• **Directions for this task**
Nothing but an exact copy is wanted: the line with "right hip: (1076, 610)" and each line after it in the data below, last line included.

• **Material supplied**
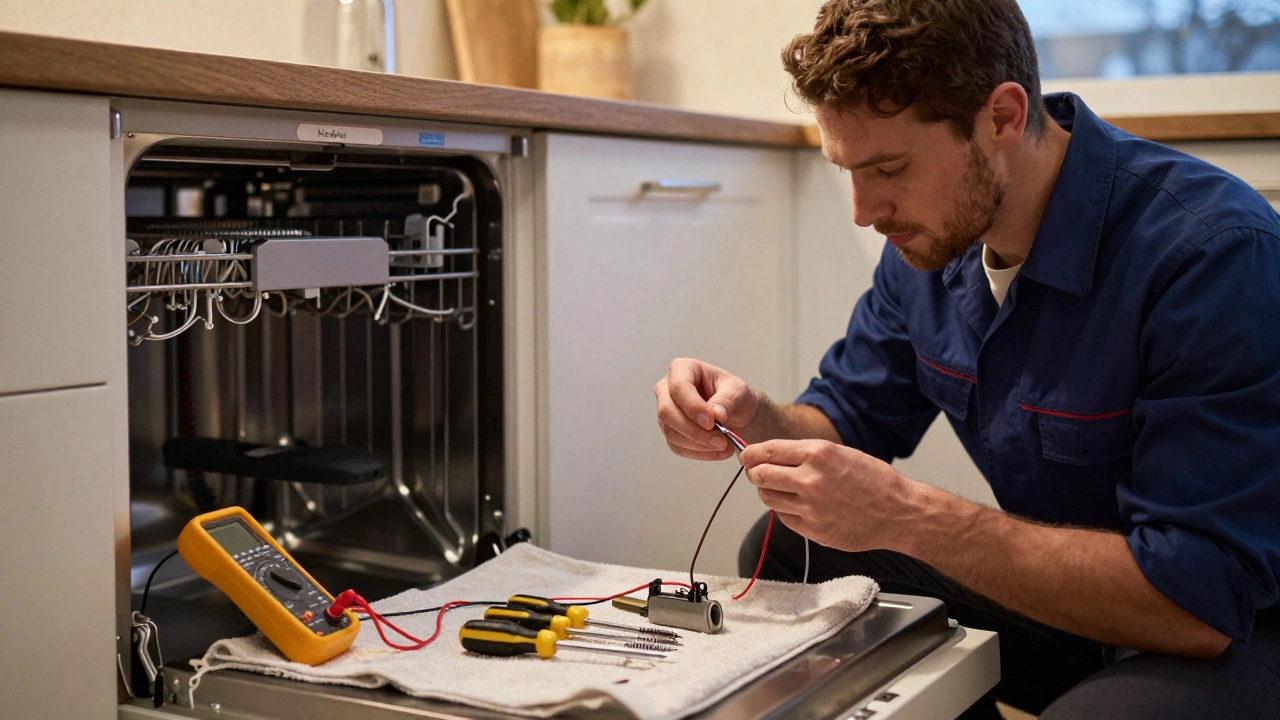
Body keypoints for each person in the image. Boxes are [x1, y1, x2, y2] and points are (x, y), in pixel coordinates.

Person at [652, 0, 1280, 717]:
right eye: (848, 169)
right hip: (1076, 610)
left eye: (889, 166)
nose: (864, 209)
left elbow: (1199, 601)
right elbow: (845, 418)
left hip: (1237, 629)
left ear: (1004, 117)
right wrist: (751, 415)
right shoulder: (930, 244)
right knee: (790, 544)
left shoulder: (1209, 253)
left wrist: (912, 516)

• **Task answer**
right hip: (1076, 610)
left eye: (889, 166)
nose: (864, 209)
left elbow: (1199, 601)
right elbow: (845, 418)
left hip: (1237, 629)
left ear: (1004, 117)
right wrist: (751, 415)
right shoulder: (930, 244)
right knee: (790, 544)
left shoulder: (1209, 253)
left wrist: (912, 516)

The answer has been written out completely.